Publisher also setting its sights on multiplayer.
February 9, 2010 - Fans should probably expect a healthy dose of Assassin's Creed every year. Ubisoft CEO Yves Guillemot stated during today's financial call that the publisher is looking to release its big franchises more frequently on top of its lineup of new titles.
"Our clear goal today is to come more regularly with our top brands. For example, it took three to four years to come back with Splinter Cell, Driver, Prince of Persia, or Ghost Recon. We believe we can launch them more often without risk of brand fatigue, said Guillemot.
"This commitment to our franchises does not mean we won't continue to launch new franchises, as certain projects have been under development for some time, and two new titles will be launched in 2011 and 2012."
The publisher is expected to release a new Assassin's Creed title late this year, perhaps signaling it has now become an annual franchise.
In the same call, Ubisoft's chief financial officer Alain Martinez pointed to the annual Raving Rabbids series as evidence of the effectiveness of this plan.
"When you add up the three Raving Rabbids games over the years, what we are seeing are the total amount of units going up," said Martinez. "Assassin's Creed has kept selling and is still one of our best sellers.

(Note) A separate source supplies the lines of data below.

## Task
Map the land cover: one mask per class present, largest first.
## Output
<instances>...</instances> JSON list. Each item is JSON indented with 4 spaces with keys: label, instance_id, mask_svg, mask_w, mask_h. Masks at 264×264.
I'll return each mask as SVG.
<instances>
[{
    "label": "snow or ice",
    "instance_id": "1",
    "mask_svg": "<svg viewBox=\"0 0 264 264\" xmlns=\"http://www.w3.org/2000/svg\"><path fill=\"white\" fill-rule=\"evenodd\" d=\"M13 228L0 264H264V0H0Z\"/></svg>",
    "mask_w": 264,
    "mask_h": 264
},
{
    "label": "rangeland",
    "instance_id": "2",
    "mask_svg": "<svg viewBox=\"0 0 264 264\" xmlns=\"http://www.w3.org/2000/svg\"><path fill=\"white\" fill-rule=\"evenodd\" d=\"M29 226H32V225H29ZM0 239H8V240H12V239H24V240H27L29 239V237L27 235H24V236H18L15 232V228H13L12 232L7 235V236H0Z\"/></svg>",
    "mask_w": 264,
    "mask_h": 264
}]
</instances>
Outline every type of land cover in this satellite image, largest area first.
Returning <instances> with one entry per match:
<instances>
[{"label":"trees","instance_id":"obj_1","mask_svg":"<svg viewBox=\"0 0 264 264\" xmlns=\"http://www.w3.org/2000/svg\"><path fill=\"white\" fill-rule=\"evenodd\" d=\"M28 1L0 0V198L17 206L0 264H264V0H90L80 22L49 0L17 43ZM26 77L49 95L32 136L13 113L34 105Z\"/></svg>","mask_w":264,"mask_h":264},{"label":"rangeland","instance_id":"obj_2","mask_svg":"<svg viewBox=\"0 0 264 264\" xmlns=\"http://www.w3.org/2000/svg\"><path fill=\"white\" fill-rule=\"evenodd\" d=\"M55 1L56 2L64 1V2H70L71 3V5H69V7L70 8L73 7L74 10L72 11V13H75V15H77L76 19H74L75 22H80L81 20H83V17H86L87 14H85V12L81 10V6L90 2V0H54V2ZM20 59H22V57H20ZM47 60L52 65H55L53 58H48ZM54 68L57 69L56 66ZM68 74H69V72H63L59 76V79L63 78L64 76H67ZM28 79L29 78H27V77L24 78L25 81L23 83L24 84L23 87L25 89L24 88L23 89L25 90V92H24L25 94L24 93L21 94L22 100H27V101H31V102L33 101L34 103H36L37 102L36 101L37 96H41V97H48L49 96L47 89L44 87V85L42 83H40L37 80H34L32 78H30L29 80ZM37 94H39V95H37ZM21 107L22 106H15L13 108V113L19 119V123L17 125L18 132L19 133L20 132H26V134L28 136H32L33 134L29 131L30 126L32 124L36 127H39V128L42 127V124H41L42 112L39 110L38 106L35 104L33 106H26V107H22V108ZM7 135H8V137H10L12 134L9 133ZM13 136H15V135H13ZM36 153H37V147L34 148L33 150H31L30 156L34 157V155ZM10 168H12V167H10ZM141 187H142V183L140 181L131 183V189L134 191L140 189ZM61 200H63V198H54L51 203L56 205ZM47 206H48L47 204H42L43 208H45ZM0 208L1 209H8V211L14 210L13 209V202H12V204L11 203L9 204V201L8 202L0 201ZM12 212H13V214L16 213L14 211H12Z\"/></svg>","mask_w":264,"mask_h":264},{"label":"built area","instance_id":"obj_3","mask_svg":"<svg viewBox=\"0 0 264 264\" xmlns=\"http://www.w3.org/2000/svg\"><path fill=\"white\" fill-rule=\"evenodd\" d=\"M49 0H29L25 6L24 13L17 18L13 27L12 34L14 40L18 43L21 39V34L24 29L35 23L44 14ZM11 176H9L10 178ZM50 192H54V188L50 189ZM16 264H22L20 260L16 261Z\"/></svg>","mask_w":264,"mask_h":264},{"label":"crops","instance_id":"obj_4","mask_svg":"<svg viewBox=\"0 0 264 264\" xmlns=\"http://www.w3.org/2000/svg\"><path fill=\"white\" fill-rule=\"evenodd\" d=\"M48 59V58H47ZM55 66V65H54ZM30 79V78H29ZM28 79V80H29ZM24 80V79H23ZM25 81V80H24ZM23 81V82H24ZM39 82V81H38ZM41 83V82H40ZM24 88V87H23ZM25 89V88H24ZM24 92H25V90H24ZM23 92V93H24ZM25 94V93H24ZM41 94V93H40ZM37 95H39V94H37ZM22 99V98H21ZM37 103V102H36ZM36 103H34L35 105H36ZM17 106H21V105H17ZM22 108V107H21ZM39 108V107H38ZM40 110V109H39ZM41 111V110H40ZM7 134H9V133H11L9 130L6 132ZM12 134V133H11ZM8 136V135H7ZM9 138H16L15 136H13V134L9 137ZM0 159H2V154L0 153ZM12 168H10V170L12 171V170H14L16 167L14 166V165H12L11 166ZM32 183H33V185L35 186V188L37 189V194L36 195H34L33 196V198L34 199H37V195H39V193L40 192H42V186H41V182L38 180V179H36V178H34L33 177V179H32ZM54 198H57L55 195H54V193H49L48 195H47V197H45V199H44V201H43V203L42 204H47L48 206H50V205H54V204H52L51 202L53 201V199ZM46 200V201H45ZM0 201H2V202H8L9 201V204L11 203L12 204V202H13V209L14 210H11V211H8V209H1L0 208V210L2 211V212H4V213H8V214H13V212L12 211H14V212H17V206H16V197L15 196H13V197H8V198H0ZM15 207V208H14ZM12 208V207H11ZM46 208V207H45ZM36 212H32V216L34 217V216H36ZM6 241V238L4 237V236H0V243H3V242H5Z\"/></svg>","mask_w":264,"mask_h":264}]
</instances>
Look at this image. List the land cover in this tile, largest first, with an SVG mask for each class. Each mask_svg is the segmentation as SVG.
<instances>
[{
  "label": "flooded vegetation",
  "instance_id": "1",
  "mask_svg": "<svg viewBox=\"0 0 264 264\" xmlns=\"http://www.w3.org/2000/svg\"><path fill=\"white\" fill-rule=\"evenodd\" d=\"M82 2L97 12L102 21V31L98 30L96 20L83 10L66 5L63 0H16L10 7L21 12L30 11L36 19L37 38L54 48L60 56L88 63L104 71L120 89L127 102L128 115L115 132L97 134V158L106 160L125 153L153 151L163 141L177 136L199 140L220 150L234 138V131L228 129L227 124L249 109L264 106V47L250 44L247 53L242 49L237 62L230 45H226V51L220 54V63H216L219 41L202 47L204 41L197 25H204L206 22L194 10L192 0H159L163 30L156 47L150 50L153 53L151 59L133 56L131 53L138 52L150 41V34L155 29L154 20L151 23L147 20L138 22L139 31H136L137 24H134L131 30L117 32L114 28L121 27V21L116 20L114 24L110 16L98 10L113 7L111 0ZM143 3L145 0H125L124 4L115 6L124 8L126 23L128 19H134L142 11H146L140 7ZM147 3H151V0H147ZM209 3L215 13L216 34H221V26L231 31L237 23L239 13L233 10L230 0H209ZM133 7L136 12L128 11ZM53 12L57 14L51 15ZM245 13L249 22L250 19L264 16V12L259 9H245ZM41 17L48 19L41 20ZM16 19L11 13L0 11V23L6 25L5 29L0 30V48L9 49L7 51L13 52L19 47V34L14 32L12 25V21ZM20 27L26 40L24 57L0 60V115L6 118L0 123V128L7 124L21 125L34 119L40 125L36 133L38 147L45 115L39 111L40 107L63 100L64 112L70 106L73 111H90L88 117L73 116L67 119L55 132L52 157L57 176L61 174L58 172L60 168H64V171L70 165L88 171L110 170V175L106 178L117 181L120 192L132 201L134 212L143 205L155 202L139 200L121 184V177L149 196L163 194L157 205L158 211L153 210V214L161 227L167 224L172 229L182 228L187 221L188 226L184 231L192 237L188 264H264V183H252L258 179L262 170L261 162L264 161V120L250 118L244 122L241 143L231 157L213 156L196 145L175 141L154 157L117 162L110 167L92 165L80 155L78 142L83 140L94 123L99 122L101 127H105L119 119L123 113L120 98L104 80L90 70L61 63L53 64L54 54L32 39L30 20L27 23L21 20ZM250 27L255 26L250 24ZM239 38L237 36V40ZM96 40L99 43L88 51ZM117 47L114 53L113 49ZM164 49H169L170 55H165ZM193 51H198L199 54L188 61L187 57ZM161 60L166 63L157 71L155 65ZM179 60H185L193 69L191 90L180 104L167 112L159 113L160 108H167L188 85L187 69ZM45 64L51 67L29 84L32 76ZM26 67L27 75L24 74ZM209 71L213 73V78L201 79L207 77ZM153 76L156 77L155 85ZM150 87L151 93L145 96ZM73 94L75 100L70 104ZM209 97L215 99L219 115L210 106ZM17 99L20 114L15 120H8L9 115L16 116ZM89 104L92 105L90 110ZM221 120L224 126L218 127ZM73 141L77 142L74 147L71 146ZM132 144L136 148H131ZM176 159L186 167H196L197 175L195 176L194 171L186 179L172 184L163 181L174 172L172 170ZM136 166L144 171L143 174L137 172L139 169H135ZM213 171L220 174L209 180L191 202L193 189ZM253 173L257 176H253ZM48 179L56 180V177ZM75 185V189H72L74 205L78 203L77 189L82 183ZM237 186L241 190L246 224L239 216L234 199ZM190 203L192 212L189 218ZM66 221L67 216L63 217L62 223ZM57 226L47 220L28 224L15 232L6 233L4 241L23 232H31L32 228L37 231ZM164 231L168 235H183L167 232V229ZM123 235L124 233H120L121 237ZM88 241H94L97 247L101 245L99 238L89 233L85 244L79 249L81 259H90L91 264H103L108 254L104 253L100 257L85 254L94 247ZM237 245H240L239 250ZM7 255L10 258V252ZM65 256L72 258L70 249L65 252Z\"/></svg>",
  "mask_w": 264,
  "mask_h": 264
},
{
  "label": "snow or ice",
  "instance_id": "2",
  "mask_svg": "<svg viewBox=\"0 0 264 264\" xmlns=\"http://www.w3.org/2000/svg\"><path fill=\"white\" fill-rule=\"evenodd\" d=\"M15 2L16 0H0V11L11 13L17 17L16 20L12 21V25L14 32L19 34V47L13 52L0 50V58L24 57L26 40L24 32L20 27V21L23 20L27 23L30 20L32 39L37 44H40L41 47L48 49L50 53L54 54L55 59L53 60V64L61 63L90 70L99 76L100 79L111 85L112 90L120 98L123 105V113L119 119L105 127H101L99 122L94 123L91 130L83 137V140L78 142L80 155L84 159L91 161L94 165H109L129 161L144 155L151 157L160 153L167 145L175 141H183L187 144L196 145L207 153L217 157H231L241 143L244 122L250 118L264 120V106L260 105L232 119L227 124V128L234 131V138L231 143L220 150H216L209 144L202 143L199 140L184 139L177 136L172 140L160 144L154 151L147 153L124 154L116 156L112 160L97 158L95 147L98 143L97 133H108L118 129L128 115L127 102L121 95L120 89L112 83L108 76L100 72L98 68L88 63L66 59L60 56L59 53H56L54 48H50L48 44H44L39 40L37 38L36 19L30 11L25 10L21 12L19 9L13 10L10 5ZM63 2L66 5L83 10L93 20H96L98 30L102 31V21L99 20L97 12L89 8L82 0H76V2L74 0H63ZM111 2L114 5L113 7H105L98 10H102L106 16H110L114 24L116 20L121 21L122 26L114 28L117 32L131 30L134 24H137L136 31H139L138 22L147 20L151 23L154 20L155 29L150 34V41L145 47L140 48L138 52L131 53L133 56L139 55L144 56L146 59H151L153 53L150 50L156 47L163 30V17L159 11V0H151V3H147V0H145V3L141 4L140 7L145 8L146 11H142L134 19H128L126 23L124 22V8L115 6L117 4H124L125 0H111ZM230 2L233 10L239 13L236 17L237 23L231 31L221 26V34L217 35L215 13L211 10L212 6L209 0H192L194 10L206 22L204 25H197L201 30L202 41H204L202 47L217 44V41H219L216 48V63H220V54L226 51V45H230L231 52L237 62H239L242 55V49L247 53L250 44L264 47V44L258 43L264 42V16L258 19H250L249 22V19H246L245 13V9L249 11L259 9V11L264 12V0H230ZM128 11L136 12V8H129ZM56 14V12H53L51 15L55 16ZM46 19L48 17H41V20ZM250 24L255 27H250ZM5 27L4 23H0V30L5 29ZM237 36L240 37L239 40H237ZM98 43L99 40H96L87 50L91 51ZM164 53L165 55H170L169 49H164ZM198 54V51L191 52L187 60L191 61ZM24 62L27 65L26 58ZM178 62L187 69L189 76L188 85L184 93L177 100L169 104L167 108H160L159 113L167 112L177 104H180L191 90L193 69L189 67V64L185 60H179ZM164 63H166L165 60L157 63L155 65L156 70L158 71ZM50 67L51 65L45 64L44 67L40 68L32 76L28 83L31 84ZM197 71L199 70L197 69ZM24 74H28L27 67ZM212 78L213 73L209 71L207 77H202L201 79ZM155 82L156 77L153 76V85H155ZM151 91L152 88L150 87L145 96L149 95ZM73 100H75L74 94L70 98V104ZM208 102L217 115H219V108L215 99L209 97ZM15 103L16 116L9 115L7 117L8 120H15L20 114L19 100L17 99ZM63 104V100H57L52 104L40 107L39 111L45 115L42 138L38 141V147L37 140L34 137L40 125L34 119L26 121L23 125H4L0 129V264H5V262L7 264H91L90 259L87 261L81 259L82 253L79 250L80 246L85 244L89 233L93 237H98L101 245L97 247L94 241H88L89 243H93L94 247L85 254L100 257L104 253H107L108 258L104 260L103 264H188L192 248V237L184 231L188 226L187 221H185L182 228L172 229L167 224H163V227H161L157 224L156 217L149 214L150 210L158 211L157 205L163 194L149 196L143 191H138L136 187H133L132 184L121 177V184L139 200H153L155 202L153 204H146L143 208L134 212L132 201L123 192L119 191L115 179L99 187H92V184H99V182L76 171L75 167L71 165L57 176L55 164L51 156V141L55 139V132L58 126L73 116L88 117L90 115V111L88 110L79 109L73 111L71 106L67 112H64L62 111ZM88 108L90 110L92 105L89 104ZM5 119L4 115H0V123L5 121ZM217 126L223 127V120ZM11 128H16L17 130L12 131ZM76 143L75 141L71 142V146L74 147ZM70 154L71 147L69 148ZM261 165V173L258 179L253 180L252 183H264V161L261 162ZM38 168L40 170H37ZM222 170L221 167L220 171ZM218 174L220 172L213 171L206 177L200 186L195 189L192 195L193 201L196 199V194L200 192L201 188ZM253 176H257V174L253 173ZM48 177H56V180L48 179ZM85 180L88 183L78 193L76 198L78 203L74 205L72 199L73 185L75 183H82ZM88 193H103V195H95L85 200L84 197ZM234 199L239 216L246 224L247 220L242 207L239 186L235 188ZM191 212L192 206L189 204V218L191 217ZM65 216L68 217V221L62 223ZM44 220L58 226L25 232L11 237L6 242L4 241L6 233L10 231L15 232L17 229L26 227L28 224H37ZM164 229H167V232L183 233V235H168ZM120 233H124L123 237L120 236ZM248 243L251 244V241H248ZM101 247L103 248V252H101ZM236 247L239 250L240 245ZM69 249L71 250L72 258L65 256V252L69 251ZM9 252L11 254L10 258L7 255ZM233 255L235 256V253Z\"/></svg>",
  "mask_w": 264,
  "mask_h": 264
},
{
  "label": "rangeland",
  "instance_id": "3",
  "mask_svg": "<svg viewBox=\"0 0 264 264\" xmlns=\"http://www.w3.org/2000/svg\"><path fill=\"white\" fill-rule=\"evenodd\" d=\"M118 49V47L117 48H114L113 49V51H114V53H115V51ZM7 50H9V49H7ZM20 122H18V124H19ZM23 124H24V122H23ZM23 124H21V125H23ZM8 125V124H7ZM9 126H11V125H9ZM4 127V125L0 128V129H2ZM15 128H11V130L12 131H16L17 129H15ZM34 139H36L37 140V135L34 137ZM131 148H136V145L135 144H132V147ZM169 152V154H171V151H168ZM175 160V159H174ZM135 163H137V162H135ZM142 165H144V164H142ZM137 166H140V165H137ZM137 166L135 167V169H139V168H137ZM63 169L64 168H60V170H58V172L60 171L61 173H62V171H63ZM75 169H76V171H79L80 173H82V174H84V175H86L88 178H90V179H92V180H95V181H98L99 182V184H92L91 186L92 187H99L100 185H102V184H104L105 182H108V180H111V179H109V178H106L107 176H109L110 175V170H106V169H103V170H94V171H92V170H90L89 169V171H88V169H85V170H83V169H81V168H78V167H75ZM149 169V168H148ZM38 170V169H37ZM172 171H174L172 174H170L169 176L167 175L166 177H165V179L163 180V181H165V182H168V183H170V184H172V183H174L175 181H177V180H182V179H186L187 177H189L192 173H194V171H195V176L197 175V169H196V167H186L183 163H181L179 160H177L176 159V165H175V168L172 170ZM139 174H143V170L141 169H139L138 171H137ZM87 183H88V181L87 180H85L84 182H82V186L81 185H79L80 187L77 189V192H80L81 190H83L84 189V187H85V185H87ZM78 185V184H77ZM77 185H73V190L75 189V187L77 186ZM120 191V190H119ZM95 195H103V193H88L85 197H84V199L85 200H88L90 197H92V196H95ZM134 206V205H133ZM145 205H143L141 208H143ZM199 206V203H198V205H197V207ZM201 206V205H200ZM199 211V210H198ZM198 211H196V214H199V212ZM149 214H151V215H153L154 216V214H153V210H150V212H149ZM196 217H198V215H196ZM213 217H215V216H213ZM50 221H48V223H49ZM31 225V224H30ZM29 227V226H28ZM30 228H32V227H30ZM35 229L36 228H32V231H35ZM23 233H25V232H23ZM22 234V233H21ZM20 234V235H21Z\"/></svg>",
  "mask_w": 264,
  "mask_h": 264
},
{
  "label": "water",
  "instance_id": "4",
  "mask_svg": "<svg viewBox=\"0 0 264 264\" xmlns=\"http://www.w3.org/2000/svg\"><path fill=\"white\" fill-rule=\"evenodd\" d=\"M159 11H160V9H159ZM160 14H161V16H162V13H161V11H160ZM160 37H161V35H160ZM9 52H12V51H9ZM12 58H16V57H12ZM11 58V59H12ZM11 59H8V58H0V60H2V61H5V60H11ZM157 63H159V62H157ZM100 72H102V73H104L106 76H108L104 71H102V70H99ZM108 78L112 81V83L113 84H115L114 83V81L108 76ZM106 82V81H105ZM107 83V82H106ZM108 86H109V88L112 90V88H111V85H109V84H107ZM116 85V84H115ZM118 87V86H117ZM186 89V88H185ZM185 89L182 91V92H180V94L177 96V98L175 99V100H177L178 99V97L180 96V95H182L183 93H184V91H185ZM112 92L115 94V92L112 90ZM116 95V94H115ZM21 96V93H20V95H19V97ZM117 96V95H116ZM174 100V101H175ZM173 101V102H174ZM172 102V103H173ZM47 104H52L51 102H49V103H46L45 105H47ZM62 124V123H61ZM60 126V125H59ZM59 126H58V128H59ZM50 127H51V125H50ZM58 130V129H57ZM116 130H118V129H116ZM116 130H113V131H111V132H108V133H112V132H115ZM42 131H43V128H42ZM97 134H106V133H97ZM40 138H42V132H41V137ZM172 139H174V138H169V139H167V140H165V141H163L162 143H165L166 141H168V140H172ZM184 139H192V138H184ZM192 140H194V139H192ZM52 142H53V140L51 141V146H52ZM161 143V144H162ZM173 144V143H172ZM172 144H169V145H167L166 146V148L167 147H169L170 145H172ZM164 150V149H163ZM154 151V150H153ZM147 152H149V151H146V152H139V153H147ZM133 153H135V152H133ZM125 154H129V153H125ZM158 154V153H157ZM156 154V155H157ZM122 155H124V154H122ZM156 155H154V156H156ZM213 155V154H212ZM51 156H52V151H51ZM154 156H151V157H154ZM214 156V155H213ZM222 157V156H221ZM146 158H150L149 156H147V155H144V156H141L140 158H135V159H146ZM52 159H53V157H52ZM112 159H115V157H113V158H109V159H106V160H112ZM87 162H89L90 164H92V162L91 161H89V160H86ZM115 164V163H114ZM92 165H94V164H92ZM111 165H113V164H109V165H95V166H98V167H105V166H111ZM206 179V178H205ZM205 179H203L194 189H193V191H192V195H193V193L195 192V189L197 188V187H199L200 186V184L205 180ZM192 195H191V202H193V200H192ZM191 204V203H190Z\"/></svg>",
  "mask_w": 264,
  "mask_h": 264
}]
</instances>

Bringing a game regularly is actually maintaining a better sell of your back catalog because you are more present and people will buy the new title or the cheaper, cost-effective ones.
Guillemot also highlighted that Ubisoft is focusing on adding a multiplayer component to all of its brands going forward.
"We've made big investments to make sure all of our brands could become multiplayer," said Guillemot. "We're coming out with Driver, Splinter Cell, Assassin's Creed, and Ghost Recon, which will all have multiplayer."
"Those games will take full advantage of the ability to play with friends, either over the internet or locally at home. We are putting a lot of emphasis on that subject to make sure our games can be played by more people together," he added. "It's also a key factor for the relationship we have with our customers on a long-term basis."